● **EXERCISE PROMPT**
Before returning the data, strip out the pictures and keep everything else exactly the same.

● **RECORDED DATA**
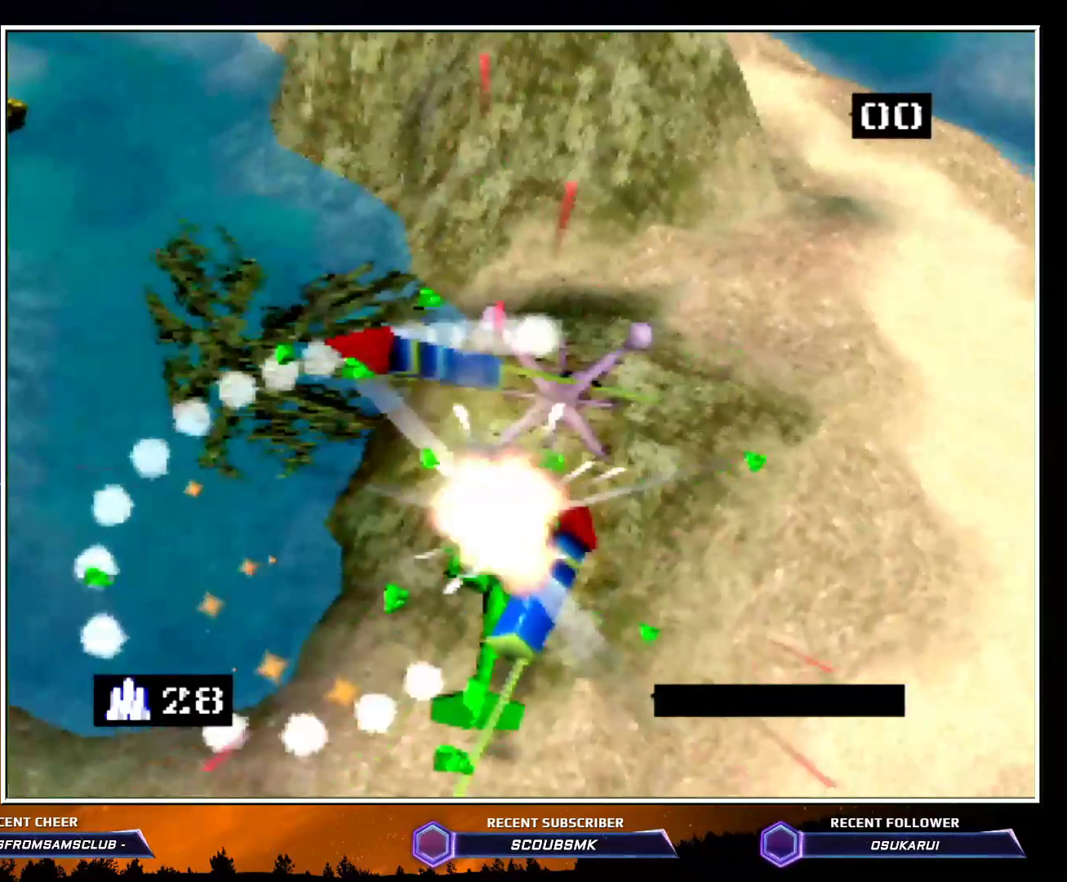
{"buttons": [], "left_stick": "center", "events": [[100, "A", "down"], [133, "A", "up"], [233, "A", "down"], [300, "A", "up"]]}
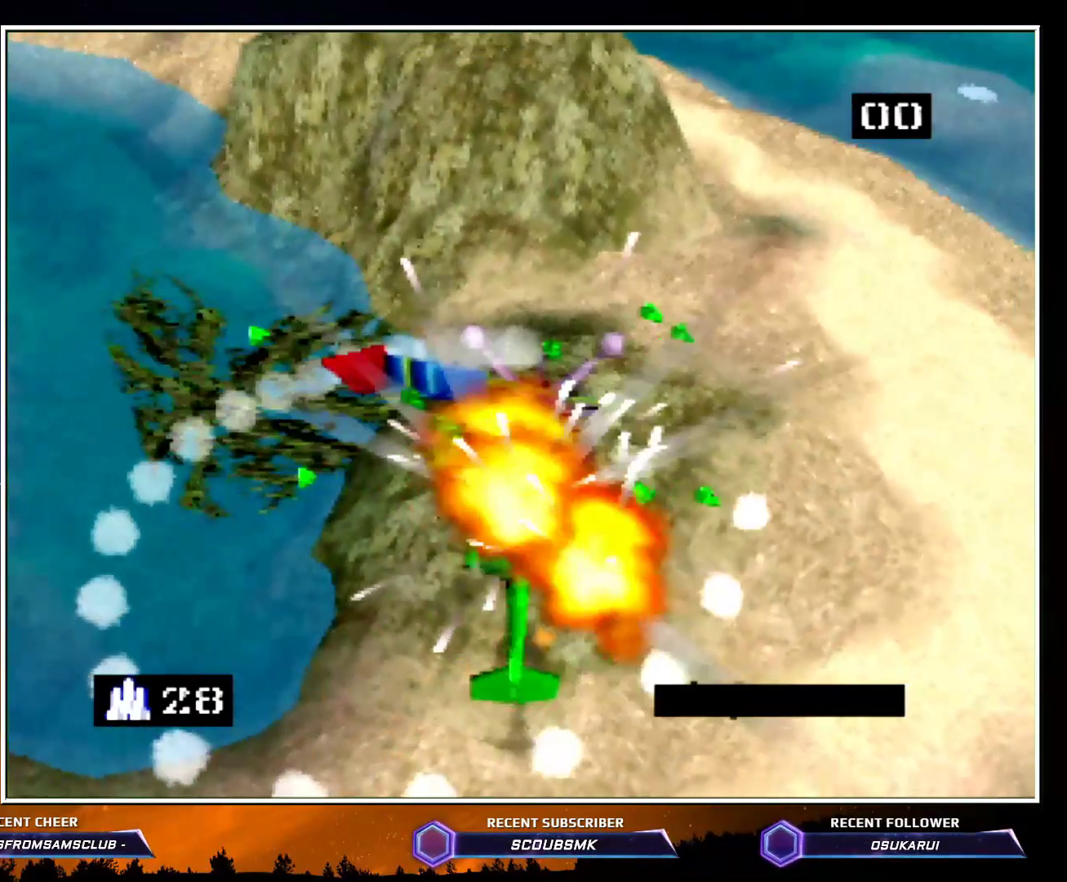
{"buttons": ["Z"], "left_stick": "center", "events": [[17, "A", "down"], [83, "A", "up"], [333, "A", "down"], [333, "Z", "down"], [383, "A", "up"]]}
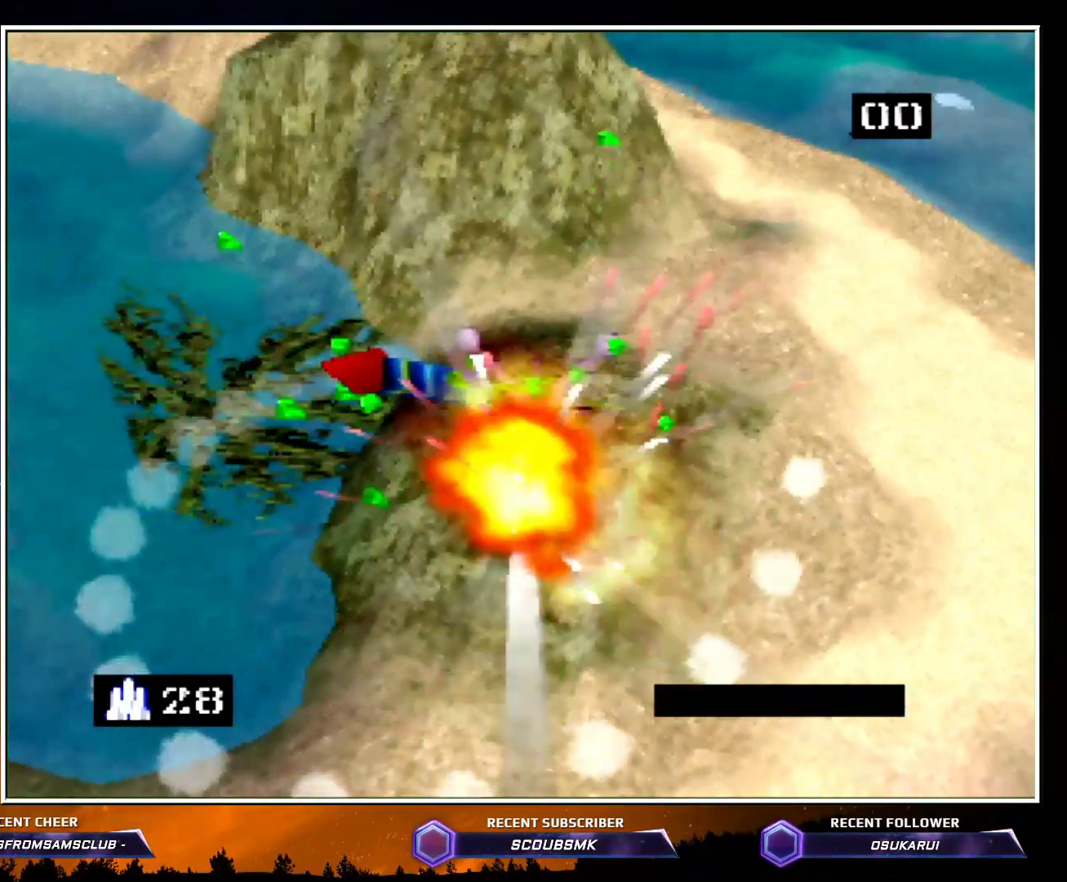
{"buttons": ["A", "Z"], "left_stick": "center", "events": [[100, "A", "down"], [167, "A", "up"], [350, "A", "down"], [383, "A", "up"], [483, "A", "down"]]}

● **SOLUTION FOR THIS EXERCISE**
{"buttons": [], "left_stick": "center", "events": [[100, "A", "down"], [133, "A", "up"], [233, "A", "down"], [300, "A", "up"]]}
{"buttons": ["Z"], "left_stick": "center", "events": [[17, "A", "down"], [83, "A", "up"], [333, "A", "down"], [333, "Z", "down"], [383, "A", "up"]]}
{"buttons": ["A", "Z"], "left_stick": "center", "events": [[100, "A", "down"], [167, "A", "up"], [350, "A", "down"], [383, "A", "up"], [483, "A", "down"]]}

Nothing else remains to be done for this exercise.